The Humanities Computer Laboratory has hosted numerous events since its opening in 2000, including a Mellon-funded, MITC-sponsored (Midwest Instructional Technology Center) symposium and workshop, "Teaching and Learning with Technology in the Humanities" June 24-29, 2003. The symposium and workshop drew numerous participants from various disciplines in the humanities as well as library science and technology from MITC institutions (institutions in the Associated Colleges of the Midwest and the Great Lakes Colleges Association). Total symposium participants numbered ninety-three from sixteen disciplines while the workshop participation totaled forty-one (including four Lawrence student workers as well as project advisors/instructors). Nineteen MITC institutions participated in these events as well as Vassar, Hamilton, and Hendrix colleges in addition to Trinity University and the University of Virginia.

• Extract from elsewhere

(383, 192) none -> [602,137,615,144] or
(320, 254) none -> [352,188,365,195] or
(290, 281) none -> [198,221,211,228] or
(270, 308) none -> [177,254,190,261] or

During the workshop, participants and advisors from fourteen institutions developed fourteen projects, including three from Lawrence faculty.
Most recently the lab hosted the Instructional Technology session of the Inauguration Weekend Open House on May 6, 2005. During this session fifteen technology projects or tools used to facilitate learning were displayed with faculty, staff and students on hand to explain them and answer questions. In February 2005 the lab hosted a computer technology class for GEMS Day (Girls Explore Math and Science) during which a group of girls created a website for the event.

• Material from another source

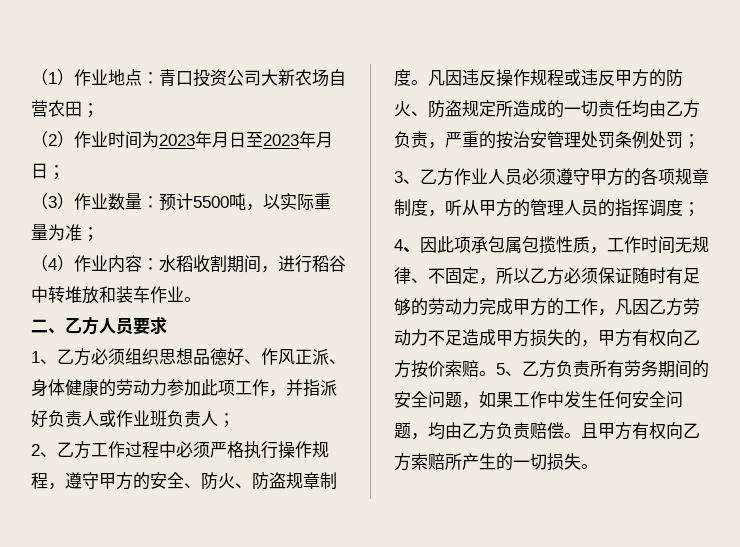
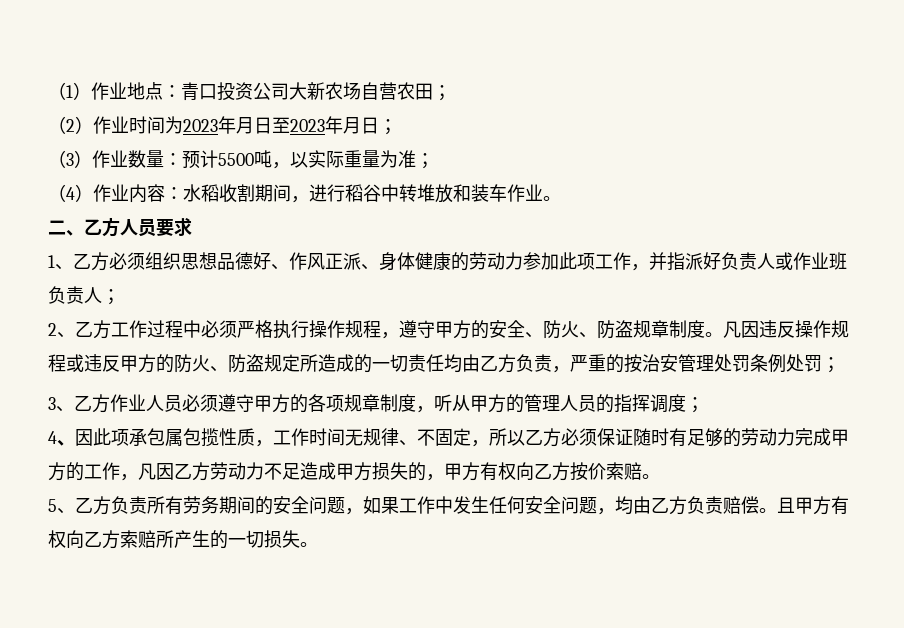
(496, 373) none -> (660, 476) //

Other events held in the lab include campuswide gatherings, such as the May 2004 "Progressive Tech Tasting," which also traveled to other locations on campus as seen in this event map and program list. (More projects were featured at the event's end during a demonstration of the Chemistry Department's wireless laptops.) The lab hosted the Fall 2003 Technology Fair, which featured projects from the MITC event as well as other projects from LU faculty and staff. The previous fall the lab along with the Center for Teaching and Learning hosted the Workshop on Digital Videotaping of Speakers with Susan Binkley of the College of Wooster and Cheryl Johnson of Denison University. With the installation of Dreamweaver, a web design software program, the lab has held workshops for both faculty and students on how to develop websites, including the use of templates as with the student electronic portfolios. Students have learned other technical tools in regular humanities classes in the lab, such as PowerPoint, FrontPage, Audacity, Photoshop/PaintShopPro, and iMovie, facilitated by staff from Instructional Technology and Information Technology Services.

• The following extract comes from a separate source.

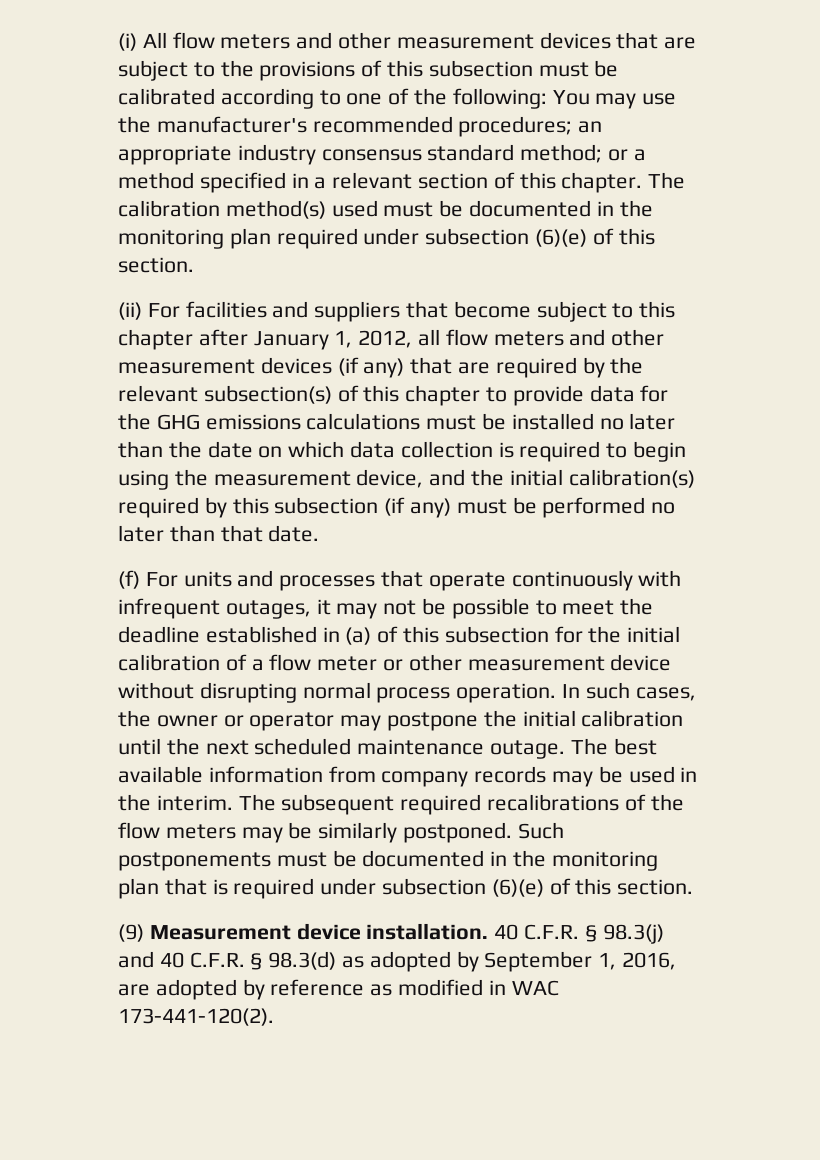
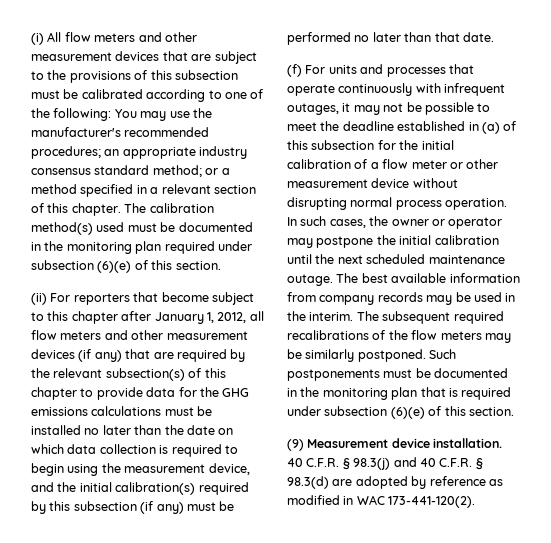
[185,301,401,322] facilities and suppliers -> [73,293,130,305] reporters
[342,951,677,972] as adopted by September 1, 2016, -> (329, 482) none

The lab has also been featured in presentations at technology events. During the Teaching and Learning with Technology in the Humanities symposium, Professor Judith Sarnecki and Professor Timothy Spurgin held a session on how they have used the lab in their teaching of French and Gender Studies classes. Peter Gilbert, former Director of Instructional Technology at Lawrence, and Donnie Sendelbach held a poster session on the lab at the MITC-sponsored Instructional Technologists: Exploring Our Dynamic Roles held February 27 to March 1, 2003, at the University of Michigan. At the following year's conference, Donnie Sendelbach presented "The Successes and Challenges of Student Electronic Portfolios," in which the lab monitors were recognized as providing the main support on campus for e-ports beyond initial training sessions.